The Autobiography is a fascinating and often horrifying look at the experience of a Black man in America. Literary critic Irving Howe called it a classic of American narrative, … packed with information and opinion about the early years of Negro protest. But, like many, he found the later chapters, in which Du Bois reflects the official Communist views of the times, to read as if they came from the very heart of a mimeograph machine. But these chapters, too, are part of US history. The short essay on Communism is especially worth reading it speaks to issues on our minds today, and puts Du Bois’s communism in context. His reasoning, and emotion, will resonant with modern readers who share his frustration with the continued inequities in our society. While the Communism he praised did not turn out to offer the utopia so many hoped for, the problems he identified are still with us.
And now that the chapters about his early life are in their proper place, we hope readers will note the personal and revelatory tone of the chapter My Character.
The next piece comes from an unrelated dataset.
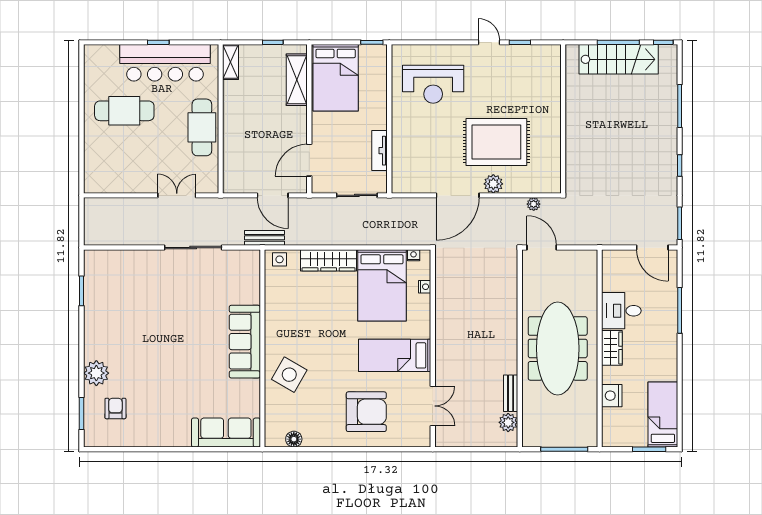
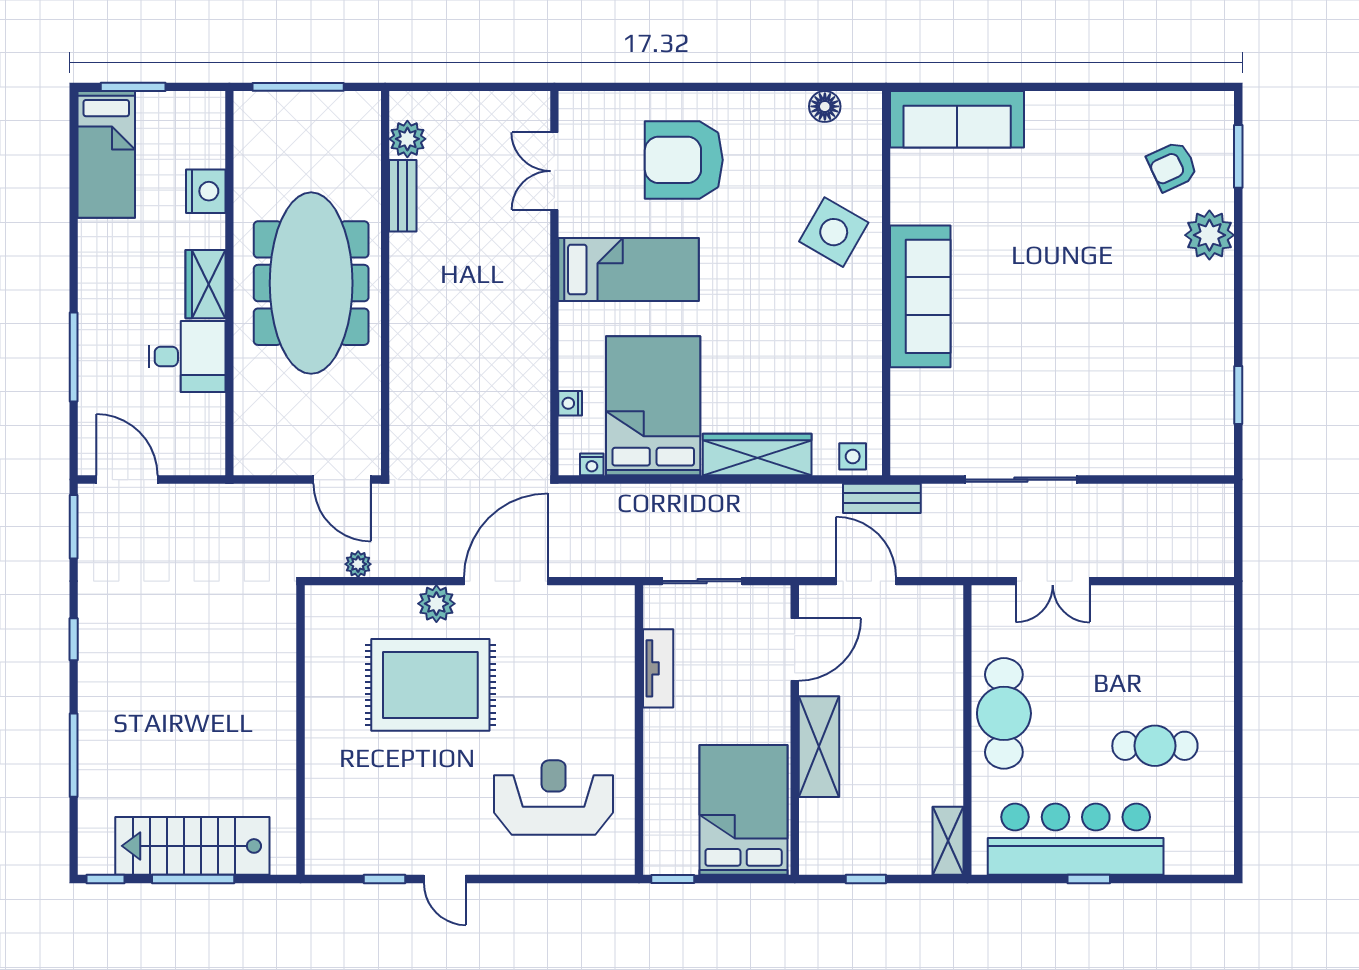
shelving: (297, 80) -> (819, 747), moved
cafe table: (124, 111) -> (1155, 746), width x0.73, depth x0.74
armchair: (115, 408) -> (1172, 166), turned 65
Along with an analysis of his own character, not always favorable, he discusses his sexual experience, including early ignorance, being raped as a young man by an unhappy landlady, and never convincing his wife that sexual relations were the most beautiful of human experiences.
Berkshire Publishing Group was founded in Great Barrington, the small western Massachusetts town where Du Bois was born and educated. He wrote eloquently about the town and its people, and he is remembered today as the most influential graduate of the town’s schools. Berkshire is known for its focus on international issues, especially world history. We were thrilled when we learned that Du Bois had wanted to create an Encyclopedia Africana since we have specialized in similar projects. Equally relevant was hearing from Thomas Bender, a leading scholar of transnational history, that Du Bois’s Harvard dissertation on the Atlantic slave trade was one of the first publications that could truly be called transnational history.